A moment of frustration and despair led Carah Lockett to LinkedIn, where she would write a viral post garnering half a million views from job recruiters and users who shared similar sentiments.
Amidst the pandemic, many reconsidered their current job positions as transitional periods trickled into the workforce economy. The same went for Lockett, who would bravely quit her most recent Navy Federal Credit Union job in August 2021.
“There was a lack of growth for me. I want to know that my efforts are working towards something — that there’s an end goal in mind,” she told AfroTech. “Unfortunately working in that branch, I was not able to move up in the way that I wanted to.”
Lockett joins a cohort of millennials who have tapped into “The Great Resignation.” Approximately 63 percent of millennials are on the search for new employment opportunities, according to Bankrate’s August jobseeker survey. A push for higher pay is just one factor contributing to the growing quitting spree.

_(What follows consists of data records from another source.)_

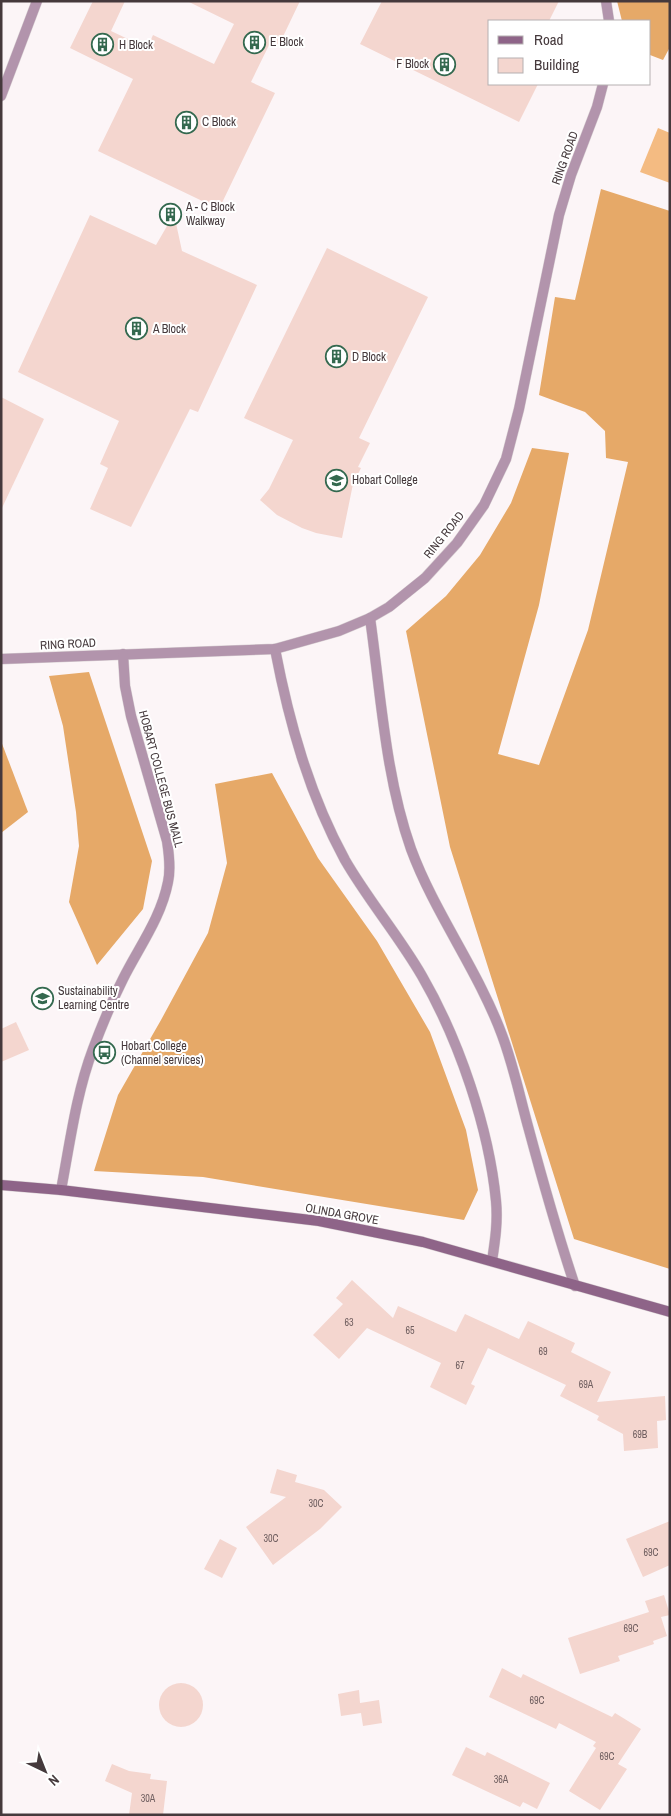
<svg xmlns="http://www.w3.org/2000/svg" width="671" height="1816" font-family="'Archivo Narrow',sans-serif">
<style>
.green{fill:#f4bb82}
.forest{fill:#e6a968}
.building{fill:#f4d6cf}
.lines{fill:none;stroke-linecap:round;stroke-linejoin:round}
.street-casing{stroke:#d7cfd2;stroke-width:11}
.secondary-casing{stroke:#d7cfd2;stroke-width:11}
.street{stroke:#b294ac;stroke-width:10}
.secondary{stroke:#8e6488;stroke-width:10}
.labels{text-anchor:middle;stroke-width:4;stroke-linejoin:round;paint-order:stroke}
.number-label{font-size:10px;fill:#716061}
.poi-label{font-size:12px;fill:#45393c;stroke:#fff;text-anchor:start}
.street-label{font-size:12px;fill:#45393c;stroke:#fff}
</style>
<rect width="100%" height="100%" fill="#fcf5f7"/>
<!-- green -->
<path class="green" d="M658,128L670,133V183L640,172Z"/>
<!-- forest -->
<g class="forest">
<path d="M617,1H670V47L663,60L650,55V21H622Z"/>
<path d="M601,189L670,211V1269L574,1239L450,847L406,631L446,596L480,555L511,503L532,448L569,453L539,605L498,754L539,765L588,630L628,462L606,458L605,431L585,412L539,395L555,297L575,300Z"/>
<path d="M89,672L152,861L143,909L97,965L69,902L79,846L76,812L63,726L49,676Z"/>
<path d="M1,741L28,812L1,833Z"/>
<path d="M272,773L318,858L377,941L430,1032L466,1130L478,1190L464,1220L203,1177L94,1171L118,1095L161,1020L208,933L227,863L215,784Z"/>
</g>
<!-- building -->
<g class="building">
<path d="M93,1H125L111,31L147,48L153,35L214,64L234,24L187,1H300L278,47L270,43L251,82L275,93L219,209L98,151L133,79L70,48Z"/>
<path d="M382,1H559L549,21H490V84H538L519,122L360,44Z"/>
<path d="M174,214L182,251L257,285L198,412L190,409L131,527L90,509L108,468L100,464L119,421L18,372L90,215L156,245Z"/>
<path d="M327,248L428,297L359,438L370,443L358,467L361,468L353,484L342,538L316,533L302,528L277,515L260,500L269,489L293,440L244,418Z"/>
<path d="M1,397L44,419L1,510Z"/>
<path d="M16,1022L29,1050L1,1062V1029Z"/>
<path d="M352,1280L393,1318L398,1306L456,1332L465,1314L519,1339L528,1321L575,1343L571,1352L611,1372L597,1402L665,1396L666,1420L657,1421L658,1448L624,1451L623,1434L597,1420L599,1416L560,1396L566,1385L488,1348L471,1384L475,1386L466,1405L430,1387L441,1363L367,1328L339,1359L313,1335L343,1304L336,1298Z"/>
<path d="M277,1469L297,1475L295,1482L324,1490L342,1507L320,1529L273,1565L246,1527L286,1497L270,1493Z"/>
<path d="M670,1521V1565L643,1577L626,1539Z"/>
<path d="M220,1539L237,1548L222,1578L204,1569Z"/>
<path d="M664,1595L670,1615L661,1617L667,1636L653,1641L654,1644L618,1656L620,1661L580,1674L568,1638L649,1612L645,1601Z"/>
<path d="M502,1668L521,1678L523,1674L612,1717L615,1713L641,1729L618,1764L627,1769L600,1810L569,1791L596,1748L593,1746L596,1742L559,1723L556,1729L489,1697Z"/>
<circle cx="181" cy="1705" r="22"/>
<path d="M359,1690L360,1703L379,1700L382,1723L363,1726L361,1713L341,1716L338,1694Z"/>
<path d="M466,1747L485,1756L487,1752L550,1783L537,1809L523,1802L520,1807L452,1775Z"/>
<path d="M112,1764L129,1771L151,1774L150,1779L167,1781L163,1815H129L132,1793L105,1781Z"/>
</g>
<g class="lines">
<defs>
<g id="street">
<path d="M606,1L609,21"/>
<path d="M1,96L37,1"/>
<path d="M370,618C381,695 385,775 411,849C435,914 478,970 502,1035C514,1067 520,1098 529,1130C543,1182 558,1235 575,1286"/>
<path d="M275,649C289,722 309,794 345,860C368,900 399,936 422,976C459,1040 489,1128 496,1201C498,1222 495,1241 492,1261"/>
<path d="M1,659L275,649L339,631L370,618L389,607L425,578L457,543L484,505L506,459L519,409L559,215L571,175L597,107L603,84"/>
<path d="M61,1190C70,1143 76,1094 93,1049C102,1025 112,1001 123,979C139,947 161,918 168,882C171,869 169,854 167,841L131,716L125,686L123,654"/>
</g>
<path id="secondary" d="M1,1185L61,1190L319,1221L423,1242L670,1312"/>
</defs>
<!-- street casing -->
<use href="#street" class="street-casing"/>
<!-- secondary casing -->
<use href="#secondary" class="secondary-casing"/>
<!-- street -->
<use href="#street" class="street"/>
<!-- secondary -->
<use href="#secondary" class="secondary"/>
</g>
<!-- icons -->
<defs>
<symbol id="building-ring" viewBox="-11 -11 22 22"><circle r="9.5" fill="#fff" stroke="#34694f" stroke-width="1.5"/><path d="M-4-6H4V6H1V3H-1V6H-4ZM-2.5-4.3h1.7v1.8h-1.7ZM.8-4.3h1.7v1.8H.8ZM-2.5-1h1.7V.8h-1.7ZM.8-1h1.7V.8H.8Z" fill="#34694f"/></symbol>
<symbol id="school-ring" viewBox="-11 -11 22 22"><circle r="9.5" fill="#fff" stroke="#34694f" stroke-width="1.5"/><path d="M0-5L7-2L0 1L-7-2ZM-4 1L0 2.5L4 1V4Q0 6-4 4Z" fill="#34694f"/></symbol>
<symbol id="bus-ring" viewBox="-11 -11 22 22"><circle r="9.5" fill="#fff" stroke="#34694f" stroke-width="1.5"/><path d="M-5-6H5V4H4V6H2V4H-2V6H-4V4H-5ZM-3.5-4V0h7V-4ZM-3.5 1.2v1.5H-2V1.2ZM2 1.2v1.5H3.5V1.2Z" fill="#34694f"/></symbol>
</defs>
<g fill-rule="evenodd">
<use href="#building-ring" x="242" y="30" width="25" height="25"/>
<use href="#building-ring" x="90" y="32" width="25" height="25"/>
<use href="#building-ring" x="432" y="52" width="25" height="25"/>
<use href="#building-ring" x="174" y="110" width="25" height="25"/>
<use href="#building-ring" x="158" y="202" width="25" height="25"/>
<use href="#building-ring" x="124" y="316" width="25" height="25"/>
<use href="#building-ring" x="324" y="344" width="25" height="25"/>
<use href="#school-ring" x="324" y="468" width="25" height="25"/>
<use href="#school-ring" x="30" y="986" width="25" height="25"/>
<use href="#bus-ring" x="92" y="1040" width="25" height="25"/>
</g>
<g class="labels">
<!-- number labels -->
<g class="number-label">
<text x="349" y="1326">63</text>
<text x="410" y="1334">65</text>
<text x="543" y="1355">69</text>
<text x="460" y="1369">67</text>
<text x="586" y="1388">69A</text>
<text x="640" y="1438">69B</text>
<text x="316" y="1507">30C</text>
<text x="271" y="1542">30C</text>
<text x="651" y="1556">69C</text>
<text x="631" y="1632">69C</text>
<text x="537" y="1704">69C</text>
<text x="607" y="1760">69C</text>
<text x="501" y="1783">36A</text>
<text x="148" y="1802">30A</text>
</g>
<!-- poi labels -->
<g class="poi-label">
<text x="270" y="46">E Block</text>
<text x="119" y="49">H Block</text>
<text x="429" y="68" text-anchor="end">F Block</text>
<text x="202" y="126">C Block</text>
<text x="186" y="211">A - C Block<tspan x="186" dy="14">Walkway</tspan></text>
<text x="153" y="333">A Block</text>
<text x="352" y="361">D Block</text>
<text x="352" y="484">Hobart College</text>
<text x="58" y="995">Sustainability<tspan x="58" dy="14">Learning Centre</tspan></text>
<text x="121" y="1050">Hobart College<tspan x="121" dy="14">(Channel services)</tspan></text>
</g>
<!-- street labels -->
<g class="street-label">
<text transform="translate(565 158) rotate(-70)" y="4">RING ROAD</text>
<text transform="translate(444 535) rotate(-51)" y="4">RING ROAD</text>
<text transform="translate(68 644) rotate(-3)" y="4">RING ROAD</text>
<text transform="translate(161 779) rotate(75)" y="4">HOBART COLLEGE BUS MALL</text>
<text transform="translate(342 1214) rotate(10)" y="4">OLINDA GROVE</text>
</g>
</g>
<!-- border -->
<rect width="671" height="1816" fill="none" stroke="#45393c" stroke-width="5"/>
<!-- legend -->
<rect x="488" y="20" width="162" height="65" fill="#ffffff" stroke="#b5b0b1"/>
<rect x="498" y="36" width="25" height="8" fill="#8e6488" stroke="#b5b0b1"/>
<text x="534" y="45" font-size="15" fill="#45393c">Road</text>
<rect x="498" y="58" width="25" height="15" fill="#f4d6cf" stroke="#b5b0b1"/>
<text x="534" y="70" font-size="15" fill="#45393c">Building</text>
<!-- north arrow -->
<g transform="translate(45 1771) rotate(137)" stroke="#ffffff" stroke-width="4" paint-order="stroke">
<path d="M0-4L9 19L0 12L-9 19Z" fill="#45393c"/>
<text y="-8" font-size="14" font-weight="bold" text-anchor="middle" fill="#45393c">N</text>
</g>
</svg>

The job search, like many, looked bleak for Lockett. With a bachelor of science in public relations and a minor in sociology from Austin Peay State University in Clarksville, TN, Lockett knew she had the potential to be a great asset to a company. She then asked the question, “Why is that not reflected in the job market right now?”
A Transparent LinkedIn Posts Goes Viral
Feeling defeated, Lockett took to her LinkedIn platform to share a moment of vulnerability that would later resonate with the hearts of thousands of users.
In a viral post, the Tennessean wrote on LinkedIn: “Today, I cried. The job searching process is a lot. The constant rejection. The long #interviewing processes. The take home assignments. Making it through every round of the interview process just to be rejected at the end. It’s mentally taxing. It’s emotionally jarring. … but I refuse to give up. I’m just a little tired. 😅 #jobsearching #opentowork #remotework.”
Lockett watched as her engagement spiked to 20,000 in merely a few hours. She realized her message struck the hearts of many job seekers who could resonate with the desolate process of entering the workforce.
“It was insane. At first, I feared I may have said something controversial, but then I realized the post was so relatable to everybody who felt the same way I felt,” Lockett told AfroTech. “I was just putting language to what a lot of job seekers are feeling right now in the market.”
As the engagement on the post continued to skyrocket (reaching 500,000 views in a few days), Lockett felt overwhelmed yet thankful. Aside from the immense support she received from users across the platform, she also caught the eyes of big industry names including Microsoft, The New York Times, Facebook and Accenture.
Lockett's Next Career Move
Now, Lockett feels hopeful in her job search, and with a plethora of options at her disposal, she has learned to keep her desire for growth and passions at the forefront.
With the influx of recruits in her inboxes from her viral post, Lockett reveals there are opportunities that she recognizes may be a better fit for other industry peers. She credits her ability to be able to help others in their job search as “the most impactful part of going viral.”
“It has been incredible for me to be able to say ‘Hey I may not be interested in this role but I have somebody who I think would do well here,'” she said. “Yes, I am still looking for a job. Yes, I am still in the market for a job, but it’s been great to give insight and be that hope and resources for other people who are in the same situation as me.”
Lockett’s recent efforts exemplify what she hopes to continue to do in her next career move. Currently pursuing a master’s in human relations at the University of Oklahoma, she wants to be the face of diversity, equity and inclusion for underrepresented communities entering the workforce and provide them opportunities that otherwise may not have been afforded to them.
And with that said, we can’t wait to see where Lockett’s bright future will lead both her and others.